翻译：摘要：主体保持视频生成问题并非仅通过正面面部相似度即可解决：生成的人物必须在运动、大视角变化、表情转换、遮挡、尺度变化以及文本、首帧与身份参考信息冲突等场景中保持可识别性。我们认为其核心瓶颈在于点参考范式——该范式将身份信息坍缩为与姿态、配饰、光照、背景和相机参数耦合的单一静态观测。我们提出Argus方法，这是一种基于Wan框架、以堆叠多视角身份镶嵌注入（SMII）为核心的生成架构。SMII将多模态大模型（MLLM）筛选的图像/视频身份证据转化为3×3堆叠镶嵌图，同步当前扩散时间步将其注入该镶嵌图，并作为负时间只读存储嵌入Wan原生token空间。这一设计将身份表征从外部清洁适配器或单张参考图像转变为紧凑动态分布。围绕SMII，我们设计了MLLM身份导演模块以选择信息量丰富的身份关键帧并解决条件冲突，同时引入无跨样本对反事实训练、时序身份退火算法及自适应自相似引导技术，在无需配对主体-视频监督条件下提升鲁棒性。

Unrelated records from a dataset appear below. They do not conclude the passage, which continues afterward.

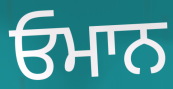
ਓਮਾਨ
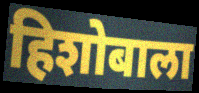
हिशोबाला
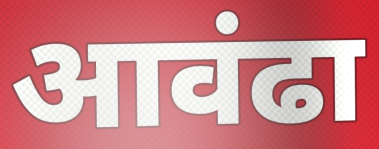
आवंढा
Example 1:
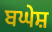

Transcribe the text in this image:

ਬਘੇਸ਼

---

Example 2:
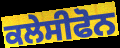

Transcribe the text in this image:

ਕਲੇਸੀਫੋਨ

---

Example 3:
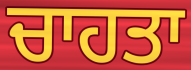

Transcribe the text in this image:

ਚਾਹਤਾ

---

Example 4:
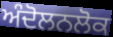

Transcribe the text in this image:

ਅੰਦੋਲਨਲੋਕ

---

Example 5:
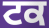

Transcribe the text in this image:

ਟਕ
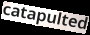
catapulted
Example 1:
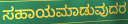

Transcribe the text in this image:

ಸಹಾಯಮಾಡುವುದರ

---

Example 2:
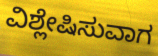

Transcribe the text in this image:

ವಿಶ್ಲೇಷಿಸುವಾಗ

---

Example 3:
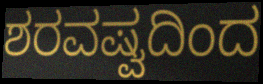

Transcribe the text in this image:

ಶರವಷ್ವದಿಂದ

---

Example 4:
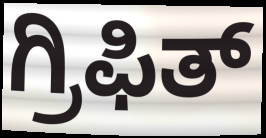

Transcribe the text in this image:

ಗ್ರಿಫಿತ್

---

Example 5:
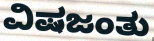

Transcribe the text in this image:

ವಿಷಜಂತು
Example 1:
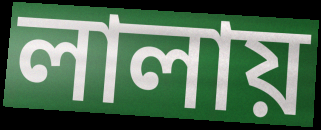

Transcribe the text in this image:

লালায়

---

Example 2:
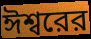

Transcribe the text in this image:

ঈশ্বরের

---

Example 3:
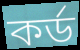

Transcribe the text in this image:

কর্ড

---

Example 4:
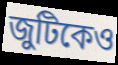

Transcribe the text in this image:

জুটিকেও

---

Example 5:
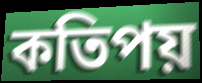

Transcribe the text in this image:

কতিপয়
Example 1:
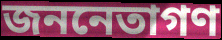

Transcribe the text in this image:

জননেতাগণ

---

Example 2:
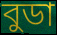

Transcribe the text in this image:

বুডা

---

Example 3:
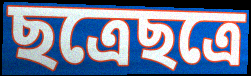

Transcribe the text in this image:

ছত্রেছত্রে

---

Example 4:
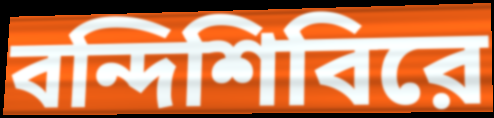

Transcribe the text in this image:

বন্দিশিবিরে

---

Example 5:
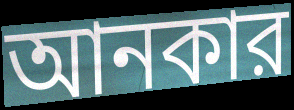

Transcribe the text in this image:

আনকার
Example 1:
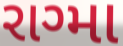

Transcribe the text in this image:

રાગ્મા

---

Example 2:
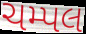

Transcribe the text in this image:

ચમ્પલ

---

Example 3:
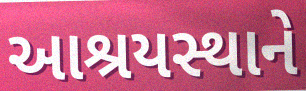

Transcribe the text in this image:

આશ્રયસ્થાને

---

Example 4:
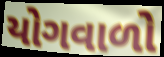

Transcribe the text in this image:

યોગવાળો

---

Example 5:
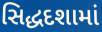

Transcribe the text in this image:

સિદ્ધદશામાં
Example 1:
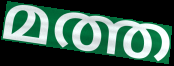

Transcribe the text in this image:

മത്ത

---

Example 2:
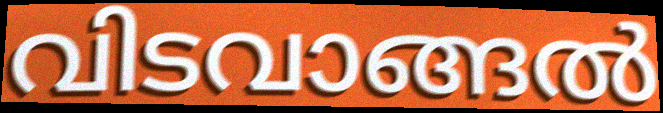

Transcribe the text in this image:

വിടവാങ്ങൽ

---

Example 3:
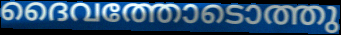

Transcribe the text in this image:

ദൈവത്തോടൊത്തു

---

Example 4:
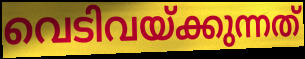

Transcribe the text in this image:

വെടിവയ്ക്കുന്നത്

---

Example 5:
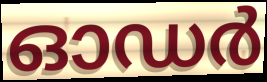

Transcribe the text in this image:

ഓഡർ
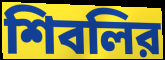
শিবলির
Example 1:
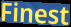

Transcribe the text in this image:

Finest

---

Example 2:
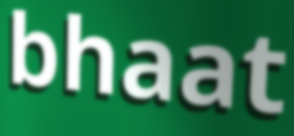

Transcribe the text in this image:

bhaat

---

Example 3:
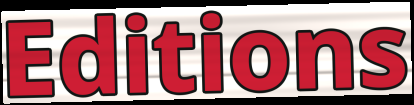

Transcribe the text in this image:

Editions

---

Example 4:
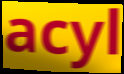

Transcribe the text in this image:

acyl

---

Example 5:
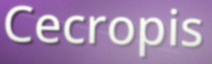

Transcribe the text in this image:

Cecropis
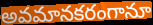
అవమానకరంగానూ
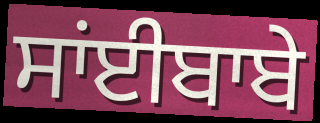
ਸਾਂਈਬਾਬੇ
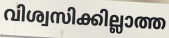
വിശ്വസിക്കില്ലാത്ത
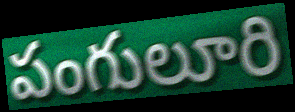
పంగులూరి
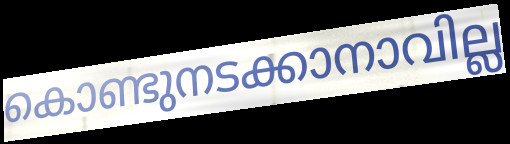
കൊണ്ടുനടക്കാനാവില്ല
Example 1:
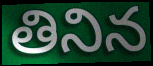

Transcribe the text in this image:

తినిన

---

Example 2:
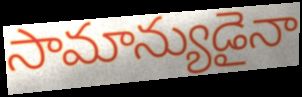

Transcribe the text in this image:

సామాన్యుడైనా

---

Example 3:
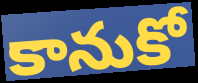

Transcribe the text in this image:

కానుకో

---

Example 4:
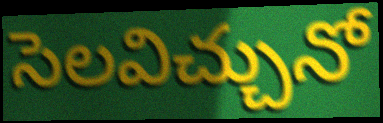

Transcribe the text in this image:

సెలవిచ్చునో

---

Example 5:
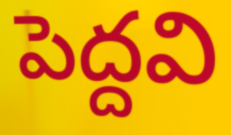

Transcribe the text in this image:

పెద్దవి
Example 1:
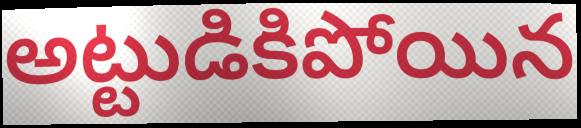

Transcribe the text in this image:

అట్టుడికిపోయిన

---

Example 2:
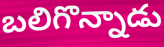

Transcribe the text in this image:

బలిగొన్నాడు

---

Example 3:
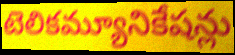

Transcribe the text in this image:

టెలికమ్యూనికేషన్లు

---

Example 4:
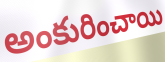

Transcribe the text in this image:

అంకురించాయి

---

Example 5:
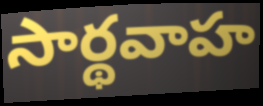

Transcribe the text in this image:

సార్థవాహ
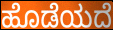
ಹೊಡೆಯದೆ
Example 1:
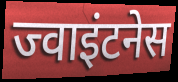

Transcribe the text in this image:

ज्वाइंटनेस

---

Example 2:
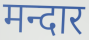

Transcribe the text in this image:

मन्दार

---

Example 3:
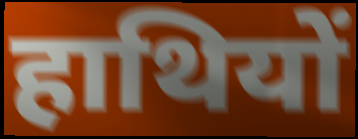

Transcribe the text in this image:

हाथियों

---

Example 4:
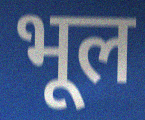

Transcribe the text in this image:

भूल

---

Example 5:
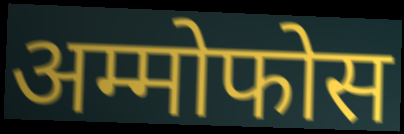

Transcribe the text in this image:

अम्मोफोस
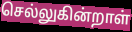
செல்லுகின்றாள்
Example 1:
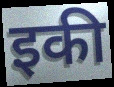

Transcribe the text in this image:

इकी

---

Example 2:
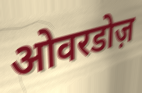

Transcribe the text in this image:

ओवरडोज़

我们还发布了面向公众人物的身份压力测试基准HardID-Celeb，并引入偏航角评分（YawScore）与遮挡评分（OccScore）以量化大角度偏转及首帧遮挡场景下的鲁棒性。在OpenS2V-Eval人类域测试中，Argus取得当前最优成果：总分64.38分，面部相似度71.86分，身份一致性评分51.62分，自然度评分79.14分。在HardID-Celeb基准上，Argus面部相似度达76.80分，较最优基线模型在偏航角评分与遮挡评分上分别提升12.60分与15.10分，充分证明动态身份记忆与大尺度反事实自监督机制对主体保持视频生成任务的有效性。